Comentando o facto de Correia de Campos ter falhado a eleição para presidente do CES, a presidente do CDS destacou que o partido “não teve nada a ver com esse processo”, pois “não faz parte dos dois terços necessários para decidir estas matérias no parlamento”.

“Tivemos uma informação, certamente por parte do PSD com quem temos um diálogo estreito, mas não fizemos parte de qualquer troca de impressões e negociações com vista a encontrar uma solução para o CES ou para os outros nomes para os diferentes órgãos que foram ontem (quarta-feira) eleitos”, disse.

A dirigente centrista referiu que “esses dois terços são hoje em Portugal constituídos pelo PSD e pelo PS, o Bloco de Esquerda parece que se juntou e deu uma ajuda pelo menos numa parte”, mas garantiu desconhecer “o que terá acontecido entretanto”.

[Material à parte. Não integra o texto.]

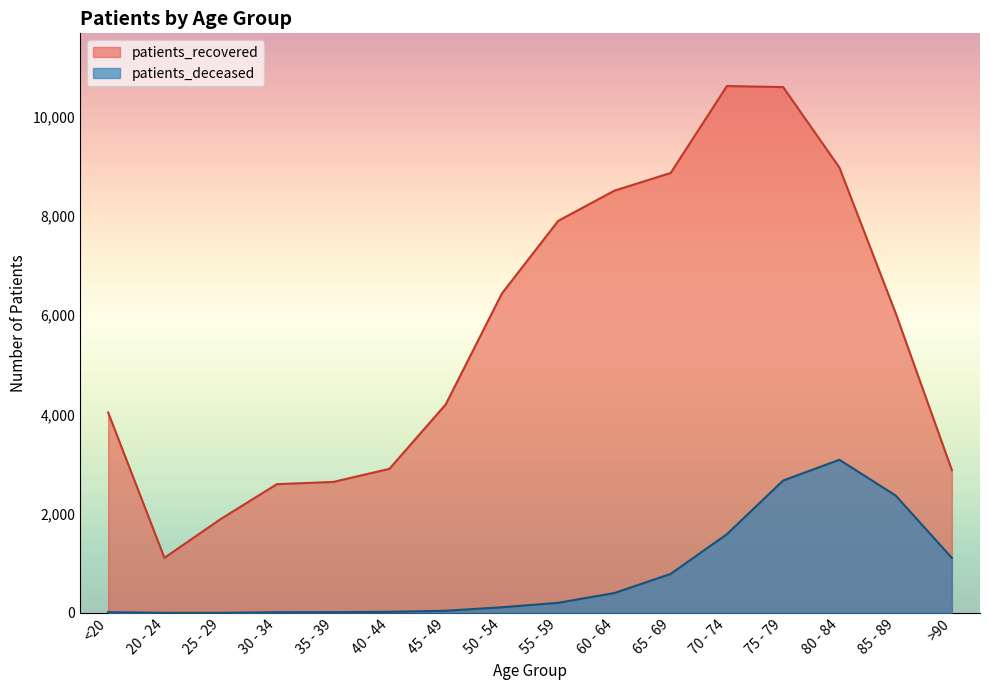

The value of patients_recovered at 55 - 59 is 4113. True or false?

False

Sobre a escolha de Correia de Campos, Assunção Cristas declarou não ter “comentários a fazer nessa matéria”, salientando que “não tinha que ser tida nem achada”, pelo que “quem tem essa responsabilidade é que tem de resolver esse assunto”.

Na quarta-feira, o antigo ministro socialista Correia de Campos falhou a eleição para o cargo de presidente do CES, não obtendo os dois terços necessários por parte dos deputados, disse à agência Lusa fonte parlamentar.

A mesma fonte adiantou que os cinco nomes acordados pelo PSD e PS para o Tribunal Constitucional alcançaram os dois terços de votos necessários, assim como os nomes propostos para o Conselho Superior de Magistratura e para a Entidade do Segredo de Estado.

Após meses de impasse, na sexta-feira passada o PSD e PS chegaram a um acordo para que o socialista Correia de Campos sucedesse a Luís Filipe Pereira (também antigo ministro da Saúde, mas dos executivos de Durão Barroso, PSD/CDS) no cargo de presidente do CES.

Como contrapartida, o PS comprometeu-se a aceitar uma proposta do PSD quando se colocar a questão da substituição do provedor de Justiça em 2017.